Dimanche 28 décembre 2008

La vallée de Motélon est un trait noir creusé à l’acide: froid et sombre, à peine une vallée en hiver: une ferme isolée, celle des Rappes dont on ne voit s’échapper qu’un mince filet de fumée bleu-acier, quelques touristes bruyants au chalet du Chamois, une ou deux brassées de skieurs qui vont rejoindre le soleil à Bonavalette ou à Tissinniva, une femme enfin, une femme de Broc à la tignasse en bataille, noire, Son oeil anthracite brille et sourit sans concession.
C’est la tenancière de la buvette du Pralet, il est huit heures, elle y monte lancer le feu. La Brocoise y accueille en fin de semaine, depuis dix ans – elle connaît le grand ZIzi –, quelques habitués et les skieurs courageux lorsqu’ils redescendent des Merlats ou de la Dent de Broc. Ce matin le froid est tenace, il y fait moins de dix degrés sous zéro mais le soleil guigne au-dessus du col de Tsermon.
La vallée de Motélon est une gorge aveugle qui maintient à bonnes distance deux lumières, tendues. En amont celle qui brille à l’aube au-dessus du Pralet, l’autre sans bord qu’on aperçoit lorsqu’on remonte les ravins profonds qui bordent la rive droite du ruisseau, un peu avant qu’il ne se jette dans le lac de Montsalvens, et qu’on débouche sur de vastes domaines agricoles, des pâturages, à peine cambrés qui descendent en pente douce vers le lac et la Jogne.
C’est le crépuscule, la lumière caresse une couverture blanche sans ourlet, légèrement bombée, cintrée, parsemée de quelques constructions borgnes dont les chemins d’accès ont disparu sous la neige. On aperçoit pourtant blanc sur blanc des arabesques un peu folles, sorties tout droit de l’imaginaire des maîtres des lieux, ils se moquent en ces temps de fête des bornes et du cadastre. Avec les profils des roues de leurs véhicules agricoles, ils ont tracé ivres sur le tapis fragile de l’hiver des motifs de pâtissier.

Jean Prod’hom

La ville

A Lausanne l’autre matin, une heure de bonheur!
j’y ai vécu les vingt-cinq premières années de mon existence avant de m’en éloigner pendant les vingt-cinq qui ont suivi. Il m’aura fallu ce détour par le Haut-Jorat pour reconnaître ce miracle que constituent la naissance d’une ville, sa croissance, son opulence et le cortège de ses bienfaits.
Je crois bien que je n’étais pas retourné à Lausanne depuis cette époque, l’esprit libre et par beau temps. Je l’ai retrouvée comme elle était alors, Lausanne est coquette, Lausanne est légère, elle a la tête dans les nuages, l’allure d’une fiancée qui s’émancipe. Je n’y décèle aucune trace de la terre et de la boue sur laquelle elle est bâtie, nulle part. Pas de vert non plus, ni celui des prés qui aveugle, ni celui des sapins en deuil.
Tout y est léger, aux dimensions de notre espèce, noble gris qui respire sous le soleil, rehaussé ici et là par les traces laissées par le pied d’Iris. Et puis là-haut le ciel bleu et froid qui efface les noirceurs de l’homme.
Je remonte dans le brouillard qui ne s’est pas dissipé au Riau, mais je reviendrai goûter à Lausanne, l’esprit libre.

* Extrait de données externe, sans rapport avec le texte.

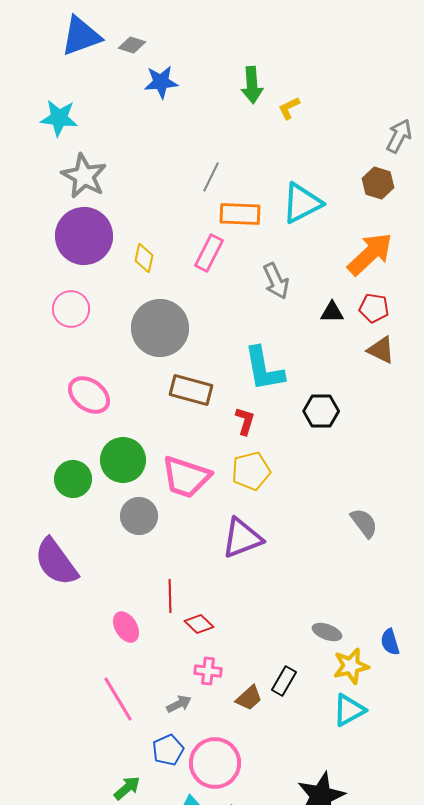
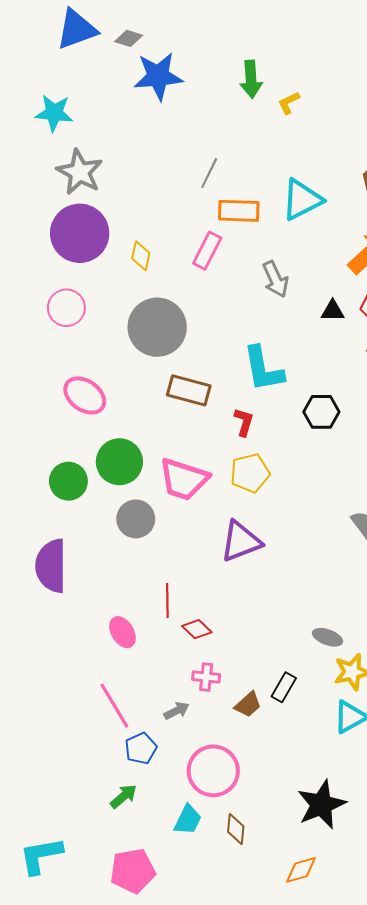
blue star: (161, 82) -> (158, 76), size x1.4
purple semicircle: (56, 562) -> (51, 566), turned 36
blue pentagon: (168, 750) -> (141, 748), moved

Racommoder hier avec aujourd’hui, puis aujourd’hui avec demain, ainsi de suite? Que de romantisme!
L’aujourd’hui a été mis à notre disposition pour abouter – précipitamment et dans l’angoisse – les morceaux du temps. Et nous disposons pour réaliser à chaque instant de notre vie ce noeud papillon de moins de temps qu’Alexandre lorsqu’il a tranché le noeud gordien.
Pour réduire le risque de cette délicate opération, il convient de faire se chevaucher le plus généreusement possible le passé et l’avenir. C’est d’ailleurs sur ce dernier point que se distinguent les fous des sages!

Jean Prod’hom

II

J’apprends que la dernière statue équestre de Franco a été déboulonnée à Santander jeudi passé. Mais qu’a-t-on fait du cheval?